The other day my mom was in a local nail salon getting a manicure. She said she was next to two women who were gossiping the whole time. Her ears perked up when she heard the women mention one of my friends. What followed were unkind words and complaints about my friend’s personality traits.
We all know that having good manners means not saying bad things about anyone at anytime. Unfortunately it is human nature, and sometimes we just need to vent about another person. If you have the desire to speak badly about others, you need to keep your voice low and not use names. Even if you do not name a person, if you are relaying a story about the person or a circumstance, someone who overhears has a chance of figuring out whom you are talking about. Even though the world is a big place, it is small when it comes to people knowing people.

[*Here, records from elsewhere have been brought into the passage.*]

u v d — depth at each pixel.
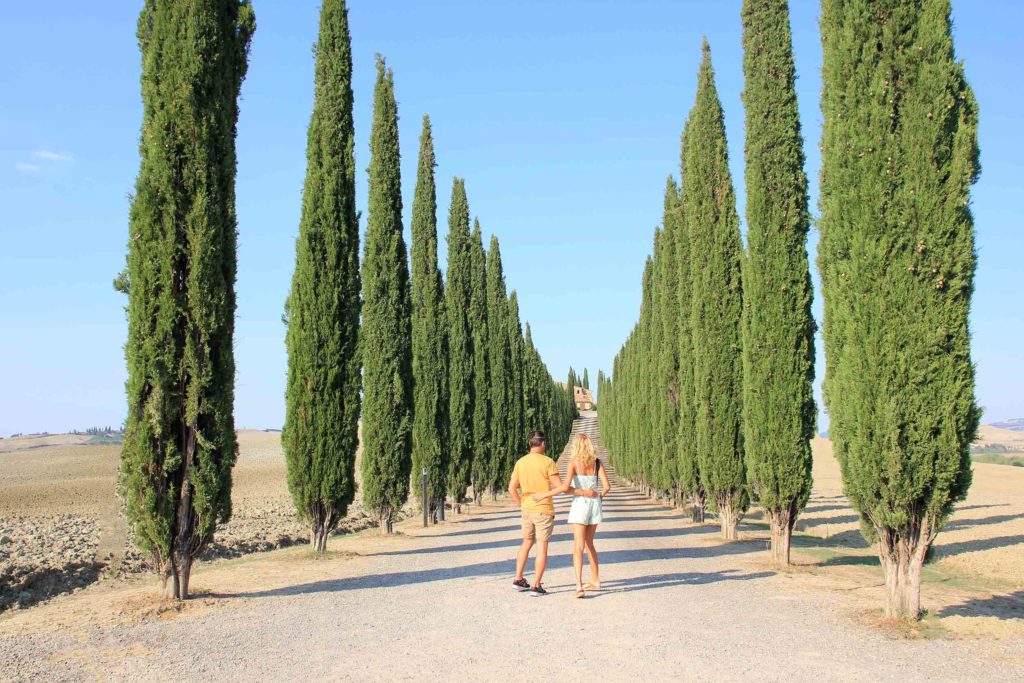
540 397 58.06
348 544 16.83
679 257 22.17
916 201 7.81
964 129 7.77
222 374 9.52
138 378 9.05
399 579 11.38
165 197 9.20
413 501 35.78
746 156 13.23
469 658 6.73
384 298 18.91
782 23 13.06
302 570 12.45
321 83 14.93
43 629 7.93
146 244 9.12
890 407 7.78
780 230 12.79
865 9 8.23
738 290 17.22
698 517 22.09
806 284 12.73
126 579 15.57
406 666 6.47
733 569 12.26
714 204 17.41
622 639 7.45
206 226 9.28
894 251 7.87
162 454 9.24
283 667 6.43
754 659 6.70
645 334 34.97
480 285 32.97
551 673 6.25
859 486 8.14
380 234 18.98
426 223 24.50
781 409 12.59
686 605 9.20
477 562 13.27
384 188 19.09
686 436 22.27
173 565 9.45
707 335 17.36
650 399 33.84
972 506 29.38
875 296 7.97
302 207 14.62
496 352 35.88
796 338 12.62
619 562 13.16
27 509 29.12
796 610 8.90
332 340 14.43
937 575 12.98
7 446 118.50
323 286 14.47
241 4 10.16
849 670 6.36
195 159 9.34
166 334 9.10
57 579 14.95
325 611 8.91
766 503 12.74
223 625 8.13
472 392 28.98
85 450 94.88
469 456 28.09
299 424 14.34
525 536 10.22
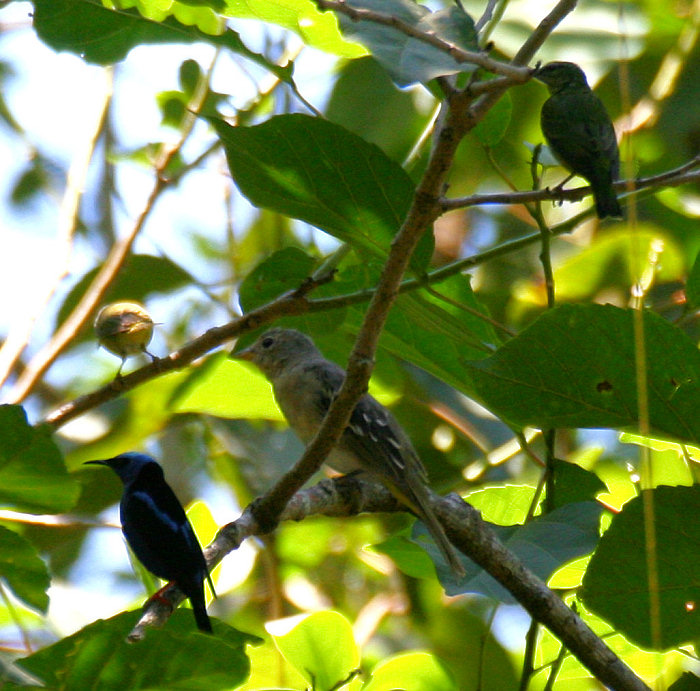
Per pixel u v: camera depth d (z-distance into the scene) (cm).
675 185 728
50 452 625
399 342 912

For example, two years ago I was on an airport shuttle bus with a colleague, and she was telling me about her boyfriend who lived in a very small town. As we were exiting the bus, the one other passenger told her that he had friends and relatives in that town. It may have been his polite way of telling her that he overheard what she was saying, and knew the people involved in her story. Or he may have been making a point to her that you never know who is listening and where they are form or whom they may know.
If you feel the need to vent about someone else, try to do it behind closed doors. If you are in a public place, use a very low voice. Using discretion when saying negative things will spare hurt feelings and prevent potential confrontations.